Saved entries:
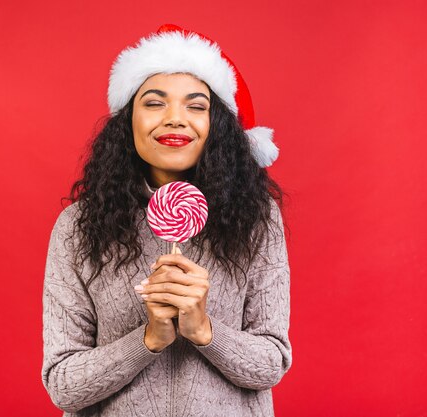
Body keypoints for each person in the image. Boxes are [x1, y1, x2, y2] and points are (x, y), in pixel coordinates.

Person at [42, 24, 293, 416]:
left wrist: (204, 330)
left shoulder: (258, 220)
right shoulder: (78, 227)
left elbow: (271, 363)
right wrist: (148, 339)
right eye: (154, 103)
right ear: (128, 121)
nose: (175, 119)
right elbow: (63, 385)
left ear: (217, 127)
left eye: (196, 106)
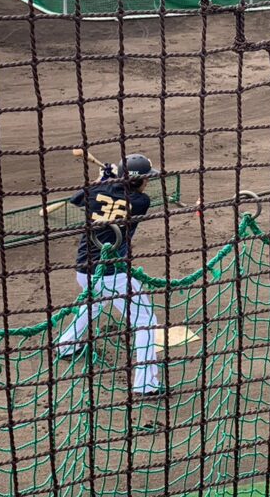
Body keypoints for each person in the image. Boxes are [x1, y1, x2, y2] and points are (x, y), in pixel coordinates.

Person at [55, 154, 162, 397]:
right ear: (139, 181)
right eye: (146, 178)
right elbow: (122, 196)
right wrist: (111, 178)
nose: (148, 182)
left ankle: (66, 346)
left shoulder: (97, 191)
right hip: (113, 274)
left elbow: (77, 198)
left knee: (94, 302)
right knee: (145, 321)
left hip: (84, 269)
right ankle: (146, 385)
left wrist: (103, 179)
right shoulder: (141, 202)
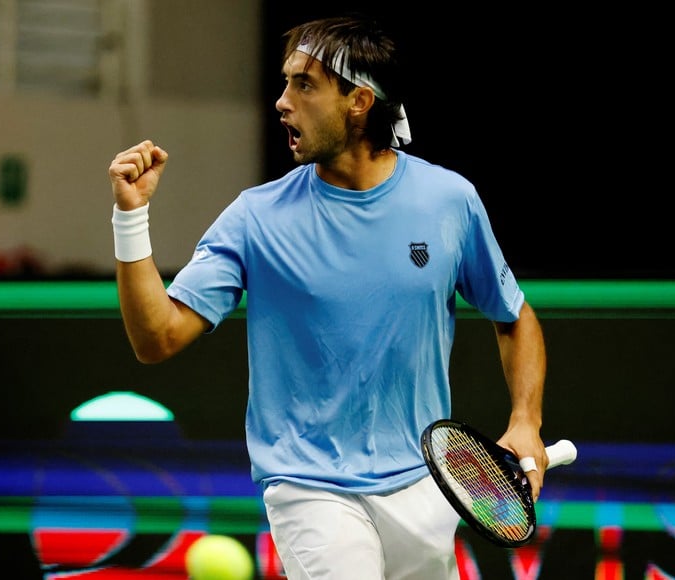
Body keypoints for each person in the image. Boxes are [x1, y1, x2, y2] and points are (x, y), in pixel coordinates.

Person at [108, 14, 547, 580]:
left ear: (358, 102)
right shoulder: (256, 218)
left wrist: (526, 419)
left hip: (425, 483)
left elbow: (514, 316)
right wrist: (130, 217)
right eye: (286, 82)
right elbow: (156, 338)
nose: (282, 102)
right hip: (308, 485)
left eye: (304, 84)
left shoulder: (449, 201)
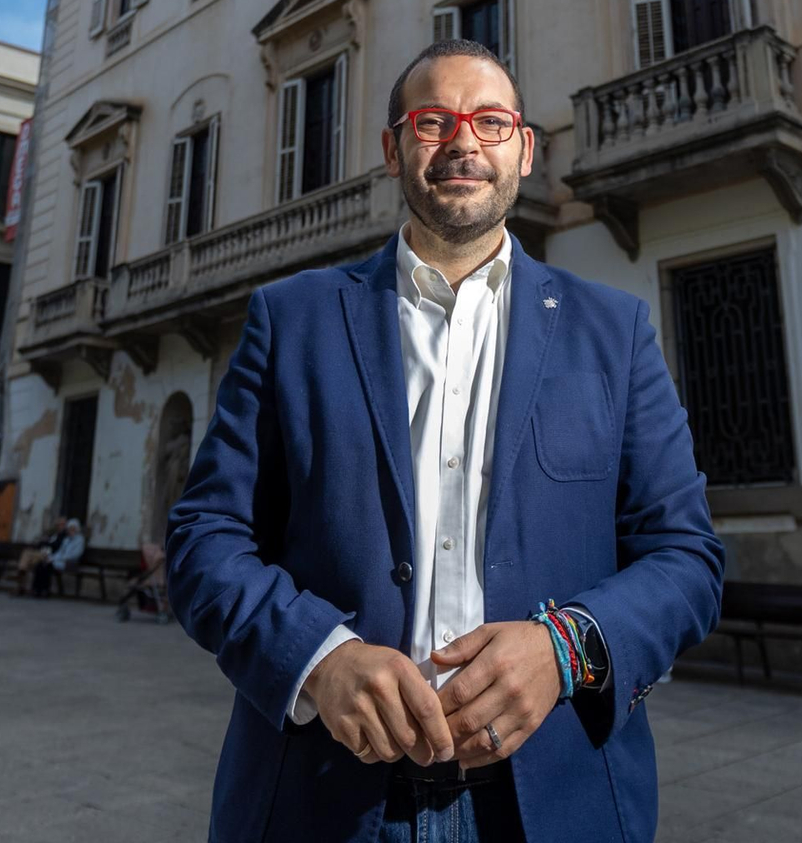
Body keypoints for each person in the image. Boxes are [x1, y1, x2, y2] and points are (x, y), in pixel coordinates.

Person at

**EXERCISE**
Each record above is to be restated exactly, with its pictures removed from the copy.

**RESPONSE**
Body keypoints for each person in the image. Boxes are [x1, y1, x2, y2] and points are (x, y), in pixel coordinates.

Person at [42, 24, 293, 416]:
left wrist: (204, 330)
left shoulder: (258, 220)
right shoulder: (78, 227)
left elbow: (271, 363)
right wrist: (148, 339)
right eye: (154, 103)
right ear: (128, 121)
nose: (175, 119)
right elbow: (63, 385)
left ear: (217, 127)
left eye: (196, 106)
Body keypoints for each person in the image. Boxes are [x1, y1, x2, y2] and points are (x, y), in pixel coordinates.

Person at [55, 154, 162, 397]:
right ear: (139, 181)
right eye: (146, 178)
right elbow: (122, 196)
right wrist: (111, 178)
nose: (148, 182)
left ankle: (66, 346)
left shoulder: (97, 191)
right hip: (113, 274)
left elbow: (77, 198)
left knee: (94, 302)
right knee: (145, 321)
left hip: (84, 269)
right ankle: (146, 385)
left wrist: (103, 179)
right shoulder: (141, 202)
Body keypoints for each person in the image. Boxes are [x1, y1, x2, y2] and points are (x, y), in pixel coordinates.

Person at [108, 14, 547, 580]:
left ear: (358, 102)
right shoulder: (256, 218)
left wrist: (526, 419)
left hip: (425, 483)
left elbow: (514, 316)
right wrist: (130, 217)
right eye: (286, 82)
right elbow: (156, 338)
nose: (282, 102)
right hip: (308, 485)
left eye: (304, 84)
left shoulder: (449, 201)
Body keypoints for each person in the image. Boxes are [x1, y1, x2, y2] and points are (x, y), in pixel coordinates.

Person at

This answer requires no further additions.